(Photo: Liesl Babicka/WCSN)
The first time the Sun Devils clashed with the Colorado Buffalos this season, back in mid-November, CU swept the weekend with a 13-3 goal differential.
In Arizona State’s opening game of the showcase against No. 1-seeded Colorado, the Devils fell 3-1, bringing the score within a goal late in the game.
“All the hard work we’ve been putting in all season, all the better teams we’ve been playing … we’ve played them before,” defenseman Amy Gulliksen said. “We’ve been practicing all season for this moment and I think we did pretty good. I think we gave them a tough game.”
Although the Sun Devils fell to the Buffalos to start the weekend off, the game is a good testament to see just how much the team has progressed through the season.
“That was a great, great, 60 minutes of hockey,” head coach Lindsey Ellis said. ‘Unfortunately the goals were just lazy mistakes, but with a team like this [Colorado] capitalizes on that.”
But for ASU, it was just that – lazy mistakes.
The Sun Devils were able to keep the Buffalo offense at bay much more than in games past. Even with Gulliksen settling into the transition from forward to defense, ASU held their ground. The devils were able to keep a similar pace to keep the goal differential low versus giving Colorado the chance to count them out.
“They’re a very strong team for a female team,” Ellis said. “You don’t always see that in female hockey. The shots are that consistent, that strong. We knew it was going to be tough.”
Very possibly, this is in part due to the team finding their confidence. At the first run in, over half of the team was still getting used to the speed of collegiate hockey. Now with more games under their belts, the Sun Devils have grown into a team ready to compete at a high caliber level.
‘We’ve all know each other a lot better,” Gulliksen said. “If we mess up, we know we’re all going to have each other’s backs no matter what.”
Junior forward Alyssa Ayers noted that the team has grown a lot and have slowly figured out what works for them and what doesn’t.
The prime example of that would be a 5-on-3 power play for CU that netminder Jordan Nash-Boulden and ASU successfully killed in the third period.

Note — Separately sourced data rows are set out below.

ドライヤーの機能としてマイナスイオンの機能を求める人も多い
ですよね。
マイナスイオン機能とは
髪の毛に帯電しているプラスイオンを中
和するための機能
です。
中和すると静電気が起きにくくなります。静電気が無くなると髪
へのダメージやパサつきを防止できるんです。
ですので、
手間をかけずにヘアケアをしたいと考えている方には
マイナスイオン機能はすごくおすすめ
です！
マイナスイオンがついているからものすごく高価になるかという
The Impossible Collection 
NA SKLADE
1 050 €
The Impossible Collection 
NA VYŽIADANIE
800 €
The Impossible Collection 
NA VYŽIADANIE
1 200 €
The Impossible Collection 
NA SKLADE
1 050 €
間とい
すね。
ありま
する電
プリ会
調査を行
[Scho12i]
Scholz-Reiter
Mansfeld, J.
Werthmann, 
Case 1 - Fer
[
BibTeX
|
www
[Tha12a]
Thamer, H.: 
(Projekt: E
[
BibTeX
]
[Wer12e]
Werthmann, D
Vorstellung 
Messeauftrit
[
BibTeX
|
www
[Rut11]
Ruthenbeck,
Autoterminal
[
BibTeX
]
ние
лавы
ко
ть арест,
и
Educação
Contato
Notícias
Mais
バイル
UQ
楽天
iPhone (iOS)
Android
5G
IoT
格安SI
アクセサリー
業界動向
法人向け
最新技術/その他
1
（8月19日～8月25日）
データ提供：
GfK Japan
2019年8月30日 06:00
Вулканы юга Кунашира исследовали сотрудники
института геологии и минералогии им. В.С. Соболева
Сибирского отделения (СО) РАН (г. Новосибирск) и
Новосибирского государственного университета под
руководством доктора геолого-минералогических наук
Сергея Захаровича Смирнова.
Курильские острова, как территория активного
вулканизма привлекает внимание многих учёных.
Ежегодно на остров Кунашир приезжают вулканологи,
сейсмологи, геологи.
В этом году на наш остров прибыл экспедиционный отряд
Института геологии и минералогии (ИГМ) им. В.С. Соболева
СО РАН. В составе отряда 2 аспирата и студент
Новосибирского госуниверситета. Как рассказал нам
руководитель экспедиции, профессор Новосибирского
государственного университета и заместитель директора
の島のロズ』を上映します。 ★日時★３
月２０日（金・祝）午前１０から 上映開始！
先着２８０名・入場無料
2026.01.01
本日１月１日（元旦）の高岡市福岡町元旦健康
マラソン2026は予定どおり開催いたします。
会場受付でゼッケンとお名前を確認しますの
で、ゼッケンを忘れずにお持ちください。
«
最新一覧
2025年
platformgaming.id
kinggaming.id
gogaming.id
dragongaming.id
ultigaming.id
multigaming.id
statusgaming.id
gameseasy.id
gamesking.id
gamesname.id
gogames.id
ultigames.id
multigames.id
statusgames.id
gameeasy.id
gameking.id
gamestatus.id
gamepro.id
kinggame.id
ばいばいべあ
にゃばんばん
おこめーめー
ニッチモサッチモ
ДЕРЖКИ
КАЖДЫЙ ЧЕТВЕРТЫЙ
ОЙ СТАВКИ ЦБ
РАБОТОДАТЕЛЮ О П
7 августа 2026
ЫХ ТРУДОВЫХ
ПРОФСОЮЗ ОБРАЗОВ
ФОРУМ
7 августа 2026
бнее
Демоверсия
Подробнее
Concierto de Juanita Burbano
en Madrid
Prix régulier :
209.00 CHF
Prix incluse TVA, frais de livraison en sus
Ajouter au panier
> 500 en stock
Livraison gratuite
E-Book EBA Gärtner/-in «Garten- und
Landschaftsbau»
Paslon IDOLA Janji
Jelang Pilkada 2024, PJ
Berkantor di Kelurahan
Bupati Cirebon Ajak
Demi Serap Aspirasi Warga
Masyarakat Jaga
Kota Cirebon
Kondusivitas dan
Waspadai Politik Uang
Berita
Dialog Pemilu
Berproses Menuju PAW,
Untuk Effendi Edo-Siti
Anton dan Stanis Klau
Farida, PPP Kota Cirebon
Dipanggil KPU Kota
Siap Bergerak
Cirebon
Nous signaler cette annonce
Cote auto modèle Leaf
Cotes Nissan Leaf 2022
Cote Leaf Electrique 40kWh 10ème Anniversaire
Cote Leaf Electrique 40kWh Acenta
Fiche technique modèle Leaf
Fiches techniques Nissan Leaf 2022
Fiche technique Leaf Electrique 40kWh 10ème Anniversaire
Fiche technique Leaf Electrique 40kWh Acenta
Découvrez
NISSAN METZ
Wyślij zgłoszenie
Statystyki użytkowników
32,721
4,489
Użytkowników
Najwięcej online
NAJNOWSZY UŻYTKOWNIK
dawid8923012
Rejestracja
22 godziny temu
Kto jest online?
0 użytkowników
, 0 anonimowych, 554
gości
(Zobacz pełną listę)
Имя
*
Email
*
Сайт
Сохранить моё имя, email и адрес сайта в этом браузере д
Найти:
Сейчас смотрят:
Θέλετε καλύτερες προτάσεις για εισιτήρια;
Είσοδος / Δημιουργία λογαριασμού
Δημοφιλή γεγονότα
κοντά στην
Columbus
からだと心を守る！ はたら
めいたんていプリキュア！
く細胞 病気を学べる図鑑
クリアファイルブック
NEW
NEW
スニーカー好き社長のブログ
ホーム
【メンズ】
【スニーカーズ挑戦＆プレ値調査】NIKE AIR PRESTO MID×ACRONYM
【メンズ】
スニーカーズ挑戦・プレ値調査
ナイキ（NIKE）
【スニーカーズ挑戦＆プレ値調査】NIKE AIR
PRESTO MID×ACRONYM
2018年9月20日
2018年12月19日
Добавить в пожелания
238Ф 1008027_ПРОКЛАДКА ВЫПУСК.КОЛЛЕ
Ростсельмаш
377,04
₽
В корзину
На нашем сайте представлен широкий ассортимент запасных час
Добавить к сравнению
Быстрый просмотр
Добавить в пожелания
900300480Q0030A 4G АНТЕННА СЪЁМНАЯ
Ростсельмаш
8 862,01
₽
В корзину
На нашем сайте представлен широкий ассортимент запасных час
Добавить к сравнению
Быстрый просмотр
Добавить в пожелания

“That was rough,” Ayers said. “We killed that. That was so rough. KC (McGinley) and Sheridan (Gloyd) were out there for pretty much the whole thing. I was out there for about half. I had to get off because I was dead. We played the triangle pretty well and that all results from practicing that too. Lindsey (Ellis) likes to give us those opportunities to practice at Oceanside so when we get into those situations in games we know what we’re doing.”
As the backbone of the team, Ellis credited Nash-Boulden to keeping the team in the game.
“She played unbelievable,” the head coach said. “That could have easily been a 10-1 game and it was only 3-1 so she kept us in it for a whole 60 minutes.”
Ayers scored the team’s lone goal on a power play six minutes into the third period and although it was one, it symbolizes the growth of ASU’s women’s hockey of the course of the program’s third season.
The Sun Devils next face rival Grand Canyon Saturday afternoon, with a 1:30 p.m. puck drop in the final game of pool play before semifinals begin Saturday night.